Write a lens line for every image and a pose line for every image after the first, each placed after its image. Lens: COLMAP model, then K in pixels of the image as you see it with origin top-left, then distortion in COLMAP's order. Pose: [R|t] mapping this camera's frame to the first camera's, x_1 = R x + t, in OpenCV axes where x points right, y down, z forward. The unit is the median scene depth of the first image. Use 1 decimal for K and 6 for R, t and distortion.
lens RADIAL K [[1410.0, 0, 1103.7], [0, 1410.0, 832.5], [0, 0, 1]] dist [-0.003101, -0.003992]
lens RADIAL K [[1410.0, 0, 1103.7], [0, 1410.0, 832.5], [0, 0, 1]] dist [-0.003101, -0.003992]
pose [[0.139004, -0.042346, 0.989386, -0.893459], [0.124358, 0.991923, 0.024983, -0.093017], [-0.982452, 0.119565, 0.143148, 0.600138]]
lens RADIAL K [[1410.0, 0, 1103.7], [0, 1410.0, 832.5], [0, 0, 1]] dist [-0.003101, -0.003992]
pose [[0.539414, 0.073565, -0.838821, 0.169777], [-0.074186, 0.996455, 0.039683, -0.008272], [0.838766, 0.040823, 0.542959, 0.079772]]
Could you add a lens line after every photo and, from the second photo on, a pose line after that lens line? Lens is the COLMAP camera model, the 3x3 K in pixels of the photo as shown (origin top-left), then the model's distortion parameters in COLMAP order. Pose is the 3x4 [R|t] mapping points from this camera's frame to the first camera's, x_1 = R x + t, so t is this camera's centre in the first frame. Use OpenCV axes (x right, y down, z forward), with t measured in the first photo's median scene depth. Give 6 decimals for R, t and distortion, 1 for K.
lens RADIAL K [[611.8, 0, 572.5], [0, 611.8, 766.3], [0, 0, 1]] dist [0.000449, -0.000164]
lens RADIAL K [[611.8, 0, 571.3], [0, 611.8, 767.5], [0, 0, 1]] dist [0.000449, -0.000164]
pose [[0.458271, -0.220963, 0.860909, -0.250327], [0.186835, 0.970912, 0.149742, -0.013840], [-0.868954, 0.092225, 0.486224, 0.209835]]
====
Rewrite the entries from the start through the line containing "0.119565, 0.143148, 0.600138]]", with "pose line" changed to "extrinsics line" and everything else left as is.

Write a lens line for every image and a extrinsics line for every image after the first, each placed after its image. Lens: COLMAP model, then K in pixels of the image as you see it with origin top-left, then distortion in COLMAP's order. Pose: [R|t] mapping this camera's frame to the first camera's, x_1 = R x + t, in OpenCV axes where x points right, y down, z forward. The unit is the median scene depth of the first image. Use 1 decimal for K and 6 for R, t and distortion.
lens RADIAL K [[1410.0, 0, 1103.7], [0, 1410.0, 832.5], [0, 0, 1]] dist [-0.003101, -0.003992]
lens RADIAL K [[1410.0, 0, 1103.7], [0, 1410.0, 832.5], [0, 0, 1]] dist [-0.003101, -0.003992]
pose [[0.139004, -0.042346, 0.989386, -0.893459], [0.124358, 0.991923, 0.024983, -0.093017], [-0.982452, 0.119565, 0.143148, 0.600138]]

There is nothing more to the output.